From an aerial perspective, the park appears to be a simple square plot of land situated within the Hudson River and connected to Manhattan by two walkways. But Little Island’s elevational perspective is truly astounding: 280 tulip-shaped reinforced concrete pylons anchor the park into the riverbed while supporting an undulating surface of trees and plantings.
“The vision is of a leaf floating on the water,” says Signe Nielsen, Principal at Mathews Nielsen Landscape Architects (MNLA), one of three firms who collaborated on the park’s design, including Heatherwick Studio (architects) and Arup (engineers).
Aside from its trees and plantings, “the leaf” also provides spaces and activities catering to visitors of all ages, including a 687-seat amphitheater overlooking the Hudson, a central plaza with seating and food service, and an intimate stage and lawn space.
There is a lot to do and see at Little Island, including a rotating program of performances by the park’s artists-in-residence.

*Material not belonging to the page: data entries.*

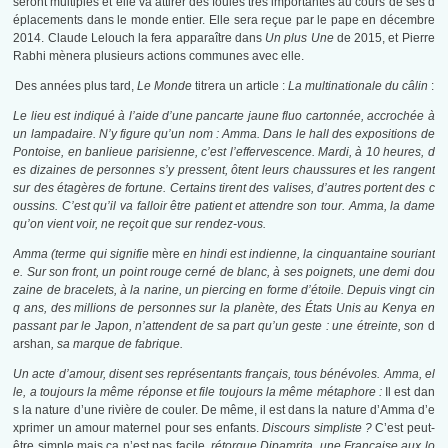
seront multiples et elle va attirer des foules très importantes au cours de ses d
éplacements dans le monde entier. Elle sera reçue par le pape en décembre
2014. Claude Lelouch la fera apparaître dans
Un plus Une
de 2015, et Pierre
Rabhi mènera plusieurs actions communes avec elle.
Des années plus tard,
Le Monde
titrera un article :
La multinationale du câlin
:
Le lieu est indiqué à l’aide d’une pancarte jaune fluo cartonnée, accrochée à
un lampadaire. N’y figure qu’un nom : Amma. Dans le hall des expositions de
Pontoise, en banlieue parisienne, c’est l’effervescence. Mardi, à 10 heures, d
es dizaines de personnes s’y pressent, ôtent leurs chaussures et les rangent
sur des étagères de fortune. Certains tirent des valises, d’autres portent des c
oussins. C’est qu’il va falloir être patient et attendre son tour. Amma, la dame
qu’on vient voir, ne reçoit que sur rendez-vous.
Amma (terme qui signifie
mère
en hindi est indienne, la cinquantaine souriant
e. Sur son front, un point rouge cerné de blanc, à ses poignets, une demi dou
zaine de bracelets, à la narine, un piercing en forme d’étoile. Depuis vingt cin
q ans, des millions de personnes sur la planète, des États Unis au Kenya en
passant par le Japon, n’attendent de sa part qu’un geste : une étreinte, son
d
arshan
, sa marque de fabrique.
Un acte d’amour, disent ses représentants français, tous bénévoles. Amma, el
le, a toujours la même réponse et file toujours la même métaphore :
Il est dan
s la nature d’une rivière de couler. De même, il est dans la nature d’Amma d’e
xprimer un amour maternel pour ses enfants.
Discours simpliste ?
C’est peut-
être simple mais ça n’est pas facile
, rétorque Dipamrita, une Française aux lo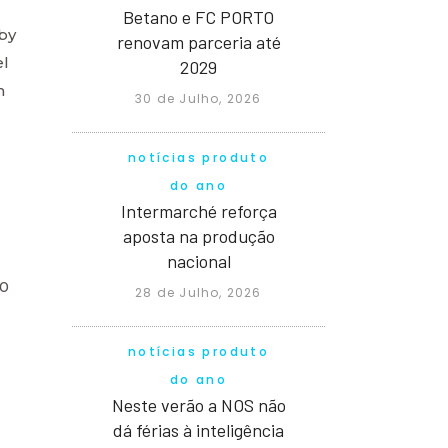
Betano e FC PORTO
by
renovam parceria até
el
2029
n
30 de Julho, 2026
notícias produto
do ano
Intermarché reforça
aposta na produção
nacional
0
28 de Julho, 2026
notícias produto
do ano
Neste verão a NOS não
dá férias à inteligência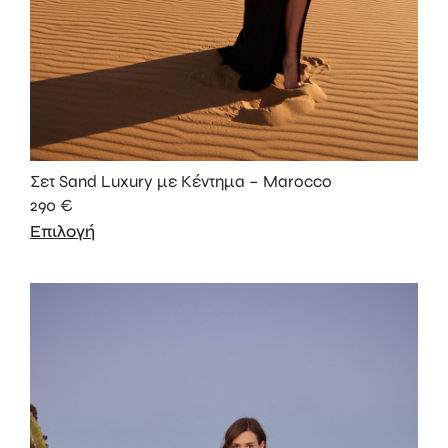
Σετ Sand Luxury με Κέντημα – Marocco
290
€
Επιλογή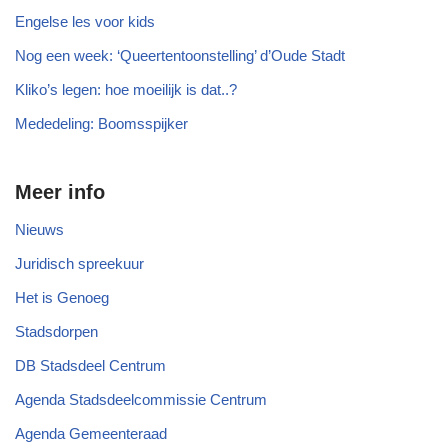
Engelse les voor kids
Nog een week: ‘Queertentoonstelling’ d’Oude Stadt
Kliko’s legen: hoe moeilijk is dat..?
Mededeling: Boomsspijker
Meer info
Nieuws
Juridisch spreekuur
Het is Genoeg
Stadsdorpen
DB Stadsdeel Centrum
Agenda Stadsdeelcommissie Centrum
Agenda Gemeenteraad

So, to help visitors find their way and learn about Little Island’s many offerings, SEGD member firm C&G Partners created the park’s wayfinding, branding guidelines and promotional graphic design package.
C&G’s graphic elements include posters, wayfinding signage, park maps, and even graphic “wraps” for the food and beverage trucks—all riffing on fun, colorful, family-friendly design themes derived from nature—which is perhaps not what many visitors might expect in this part of New York where nearby neighbors include the Highline and the Whitney Museum with their sophisticated design programs and cultural offerings.
“I think one of the interesting things about this project is that [Little Island] is a public park, and it’s for all New York,” says Jonathan Alger, Managing Partner of C&G. “So, when you see the quality of design and colors and shapes, it’s meant to be very disarming; it’s meant to be very family friendly; it’s meant to be kid friendly; it’s meant to be colorful, and almost to a certain degree, a little bit sort of intentionally naïve.”
Perhaps more sophisticated are Little Island’s wayfinding signs constructed of corten steel (a.k.a. weathered steel) with laser cut text in Chelsea Market typeface and illuminated from within. The signage—fabricated by SEGD member firm DCL—conveys a simple and straightforward look, yet the rusted surfaces fit well within the surrounding “nature” of the park. It strikes a balance between art and nature, in a similar way to the park’s overall design intentions.
“That’s what Little Island is. It’s somewhere between nature and art,” says Jonathan. “Am I in a park? Or am I actually in an artwork? Am I walking onto a sculpture? The goals that [the architects] had in making something that is somewhere between nature and art, they really did succeed.”
Perhaps Barry Diller sums up these design intentions best:
“I want this park experience to be leaving the city and going to Oz,” says Barry. “All of it is an oasis of everything fun, whimsical and playful.”
And much of that playfulness, whimsy and fun is made possible by C&G’s designs.